1911 Encyclopædia Britannica/Girard, Jean Baptiste

15518021911 Encyclopædia Britannica, Volume 12 — Girard, Jean Baptiste

GIRARD, JEAN BAPTISTE [known as “Le Père Girard” or “Le Père Gregoire”] (1765–1850), French-Swiss educationalist, was born at Fribourg and educated for the priesthood at Lucerne. He was the fifth child in a family of fourteen, and his gift for teaching was early shown at home in helping his mother with the younger children; and after passing through his noviciate he spent some time as an instructor in convents, notably at Würzburg (1785–1788). Then for ten years he was busy with religious duty. In 1798, full of Kantian ideas, he published an essay outlining a scheme of national Swiss education; and in 1804 he began his career as a public teacher, first in the elementary school at Fribourg (1805–1823), then (being driven away by Jesuit hostility) in the gymnasium at Lucerne till 1834, when he retired to Fribourg and devoted himself with the production of his books on education, De l’enseignement régulier de la langue maternelle (1834, 9th ed. 1894; Eng. trans. by Lord Ebrington, The Mother Tongue, 1847), and Cours éducatif (1844–1846). Father Girard’s reputation and influence as an enthusiast in the cause of education became potent not only in Switzerland, where he was hailed as a second Pestalozzi, but in other countries.
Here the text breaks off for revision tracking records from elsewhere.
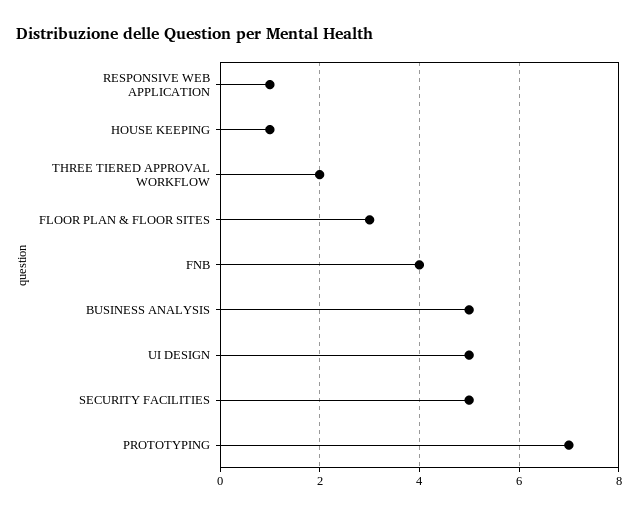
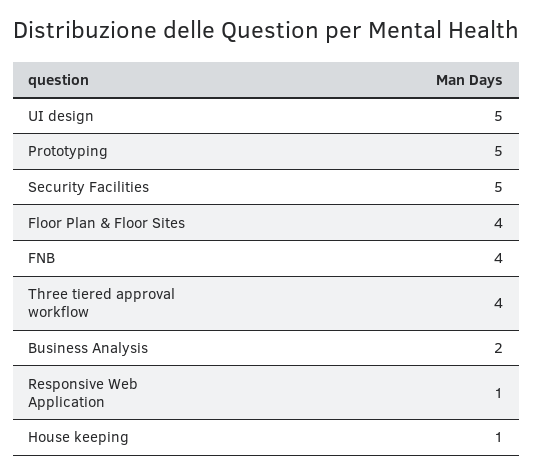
  {
    "RESPONSIVE WEB APPLICATION": 1,
    "HOUSE KEEPING": 1,
-   "THREE TIERED APPROVAL WORKFLOW": 2,
+   "THREE TIERED APPROVAL WORKFLOW": 4,
-   "FLOOR PLAN & FLOOR SITES": 3,
+   "FLOOR PLAN & FLOOR SITES": 4,
    "FNB": 4,
-   "BUSINESS ANALYSIS": 5,
+   "BUSINESS ANALYSIS": 2,
    "UI DESIGN": 5,
    "SECURITY FACILITIES": 5,
-   "PROTOTYPING": 7
+   "PROTOTYPING": 5
  }

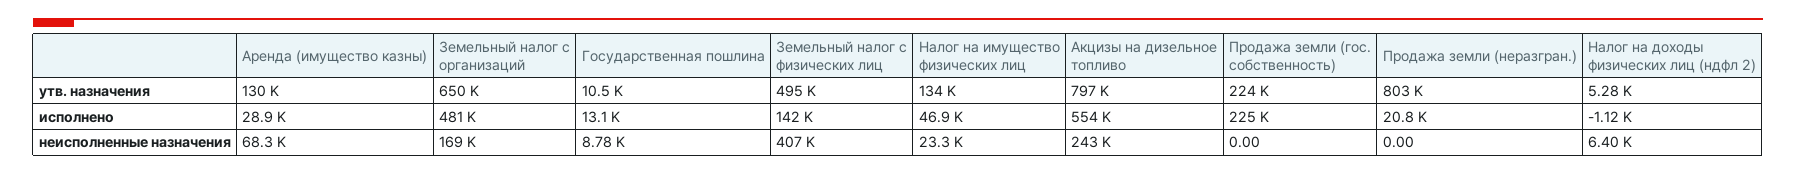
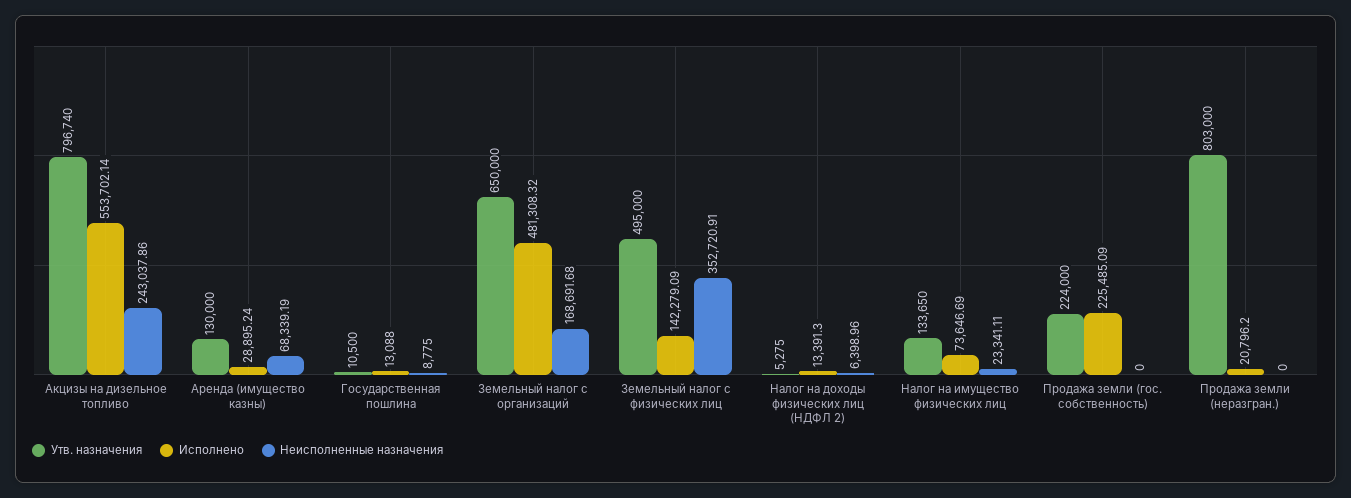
  {
    "утв. назначения": {
      "Аренда (имущество казны)": 130000,
      "Земельный налог с организаций": 650000,
      "Государственная пошлина": 10500,
      "Земельный налог с физических лиц": 495000,
      "Налог на имущество физических лиц": 133650,
      "Акцизы на дизельное топливо": 796740,
      "Продажа земли (гос. собственность)": 224000,
      "Продажа земли (неразгран.)": 803000,
      "Налог на доходы физических лиц (ндфл 2)": 5275
    },
    "исполнено": {
      "Аренда (имущество казны)": 28895.24,
      "Земельный налог с организаций": 481308.32,
      "Государственная пошлина": 13088,
      "Земельный налог с физических лиц": 142279.09,
-     "Налог на имущество физических лиц": 46900,
+     "Налог на имущество физических лиц": 73646.69,
      "Акцизы на дизельное топливо": 553702.14,
      "Продажа земли (гос. собственность)": 225485.09,
      "Продажа земли (неразгран.)": 20796.2,
-     "Налог на доходы физических лиц (ндфл 2)": -1120
+     "Налог на доходы физических лиц (ндфл 2)": 13391.3
    },
    "неисполненные назначения": {
      "Аренда (имущество казны)": 68339.19,
      "Земельный налог с организаций": 168691.68,
      "Государственная пошлина": 8775,
-     "Земельный налог с физических лиц": 407000,
+     "Земельный налог с физических лиц": 352720.91,
      "Налог на имущество физических лиц": 23341.11,
      "Акцизы на дизельное топливо": 243037.86,
      "Продажа земли (гос. собственность)": 0,
      "Продажа земли (неразгран.)": 0,
      "Налог на доходы физических лиц (ндфл 2)": 6398.96
    }
  }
He had a genius for teaching, his method of stimulating the intelligence of the children at Fribourg and interesting them actively in learning, and not merely cramming them with rules and facts, being warmly praised by the Swiss educationalist François Naville (1784–1846) in his treatise on public education (1832). His undogmatic method and his Liberal Christianity brought him into conflict with the Jesuits, but his aim was, in all his teaching, to introduce the moral idea into the minds of his pupils by familiarizing them with the right or wrong working of the facts he brought to their attention, and thus to elevate character all through the educational curriculum.